- Conditions across China’s services sector improved at the fastest pace since January 2018 in March.
- A similar rebound in China’s manufacturing sector was also seen last month, suggesting attempts from policymakers to stimulate the economy are now starting to work.
- New orders from home and abroad both increased, positing to a further recovery ahead.
- Trade talks between the US and China look set to resume on Wednesday.
If the latest data from China is any guide, attempts from policymakers to stimulate the economy are now starting to work.
The rubber has now hit the road, so to speak.
Following news that activity levels across its manufacturing sector improved for the first time in March since late last year, China’s services sector has now also chimed in, logging the fastest improvement since January 2018.
The IHS-Markit China Services Purchasing Managers Index (PMI), produced in conjunction with the Caixin Insight Group, jumped to 54.4 in March in seasonally adjusted terms, lifting strongly from 51.1 in February.
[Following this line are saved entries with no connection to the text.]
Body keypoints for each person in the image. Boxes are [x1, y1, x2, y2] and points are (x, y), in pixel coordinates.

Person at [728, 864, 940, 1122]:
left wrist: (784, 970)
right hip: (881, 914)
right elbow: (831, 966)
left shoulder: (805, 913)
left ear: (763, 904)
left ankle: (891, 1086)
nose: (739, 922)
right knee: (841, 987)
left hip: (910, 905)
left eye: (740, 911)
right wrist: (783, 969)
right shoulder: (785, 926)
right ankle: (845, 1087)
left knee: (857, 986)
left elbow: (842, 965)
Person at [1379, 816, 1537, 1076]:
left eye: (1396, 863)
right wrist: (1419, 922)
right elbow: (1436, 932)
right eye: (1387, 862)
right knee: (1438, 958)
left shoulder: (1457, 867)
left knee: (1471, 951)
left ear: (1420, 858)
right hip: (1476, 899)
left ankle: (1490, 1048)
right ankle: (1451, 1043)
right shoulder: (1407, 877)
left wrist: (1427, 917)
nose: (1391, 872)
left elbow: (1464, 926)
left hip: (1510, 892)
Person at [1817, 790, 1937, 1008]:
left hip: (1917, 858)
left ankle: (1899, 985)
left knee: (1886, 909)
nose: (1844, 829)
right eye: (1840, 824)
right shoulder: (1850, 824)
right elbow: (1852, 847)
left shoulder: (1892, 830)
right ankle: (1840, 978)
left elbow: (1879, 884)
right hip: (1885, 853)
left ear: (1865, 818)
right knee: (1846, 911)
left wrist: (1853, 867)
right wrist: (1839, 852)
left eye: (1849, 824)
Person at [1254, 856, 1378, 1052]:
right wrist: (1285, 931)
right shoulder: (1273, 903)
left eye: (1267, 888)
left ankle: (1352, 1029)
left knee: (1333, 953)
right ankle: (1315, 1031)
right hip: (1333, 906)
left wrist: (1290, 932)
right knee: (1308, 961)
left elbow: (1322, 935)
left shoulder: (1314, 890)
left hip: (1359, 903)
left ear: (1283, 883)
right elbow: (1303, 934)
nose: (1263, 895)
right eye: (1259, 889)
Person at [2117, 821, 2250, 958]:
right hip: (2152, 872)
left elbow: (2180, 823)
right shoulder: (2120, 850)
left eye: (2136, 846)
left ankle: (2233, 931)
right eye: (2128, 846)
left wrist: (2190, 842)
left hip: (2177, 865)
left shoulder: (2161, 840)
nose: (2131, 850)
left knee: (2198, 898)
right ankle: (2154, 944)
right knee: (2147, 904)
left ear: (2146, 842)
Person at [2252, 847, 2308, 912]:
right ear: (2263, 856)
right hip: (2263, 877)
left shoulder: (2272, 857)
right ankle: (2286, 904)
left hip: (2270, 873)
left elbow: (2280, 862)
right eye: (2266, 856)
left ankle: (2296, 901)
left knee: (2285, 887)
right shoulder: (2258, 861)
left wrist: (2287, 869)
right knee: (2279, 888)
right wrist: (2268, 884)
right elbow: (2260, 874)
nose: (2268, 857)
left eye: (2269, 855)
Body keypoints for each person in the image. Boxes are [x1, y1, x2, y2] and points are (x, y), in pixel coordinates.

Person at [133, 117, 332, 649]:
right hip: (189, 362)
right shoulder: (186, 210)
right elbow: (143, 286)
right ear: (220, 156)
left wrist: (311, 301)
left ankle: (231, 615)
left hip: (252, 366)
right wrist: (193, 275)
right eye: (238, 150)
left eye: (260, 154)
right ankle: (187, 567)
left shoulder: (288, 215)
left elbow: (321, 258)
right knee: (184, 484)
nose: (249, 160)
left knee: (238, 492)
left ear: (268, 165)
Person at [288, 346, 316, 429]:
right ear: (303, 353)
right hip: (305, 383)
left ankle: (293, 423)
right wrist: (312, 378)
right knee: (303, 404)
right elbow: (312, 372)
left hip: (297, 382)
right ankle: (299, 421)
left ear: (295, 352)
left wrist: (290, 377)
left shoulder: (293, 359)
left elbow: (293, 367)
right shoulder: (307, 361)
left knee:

This PMI measures perceived changes in activity levels across China’s services sector from one month to the next, and tens to focus on small and medium-sized firms.
A figure above 50 signals that activity levels are improving while a reading below suggests they’re deteriorating. The distance away from 50 indicates how quickly activity levels are expanding or contracting.
So based on responses received in March, activity levels improved fairly rapidly, helped by stronger demand at both home and abroad.
“Services companies registered a solid and accelerated rise in new work that was the quickest recorded for 14 months,” IHS Markit said. “New export sales also rose at the second-strongest rate since December 2017 amid reports of greater activity in international markets.”
As a lead indicator on activity levels in the future, the lift in new work suggests there may be further improvement to come in what is now the largest sector in the Chinese economy.
Combined with the improvement seen in the manufacturing sector over the same period, the IHS-Markit Composite PMI rose to 52.9 last month after seasonal adjustments, indicating the fastest growth since June 2018.
The recovery in the IHS Markit reading was similar to the China Composite PMI released by the government over the weekend that revealed an improvement in both the manufacturing and services during March.
“In general, China’s economic fundamentals recovered in March, with domestic and external demand as well as manufacturing employment improving,” said Zhengsheng Zhong, Director of Macroeconomic Analysis at the Caixin Insight Group.
“However… more evidence is needed to determine whether the Chinese economy has stabilised.”
Wile fiscal and monetary policy easing from policymakers is one factor that may be supporting activity levels across the Chinese economy, a thawing in trade tensions with the United States may also explain some of the recent improvement.
On Wednesday, US Trade Representative Robert Lighthizer and Treasury Secretary Steven Mnuchin will resume talks with Chinese Vice Premier Liu He in Washington, continuing negotiations that took place in Beijing last week.
According to CBNC, citing a story from the Financial Times, Myron Brilliant, executive vice president for international affairs at the US Chamber of Commerce, said that 90% of the trade deal is done, although he acknowledged the final 10% “remains the trickiest part of the negotiations and would require trade-offs on both sides”.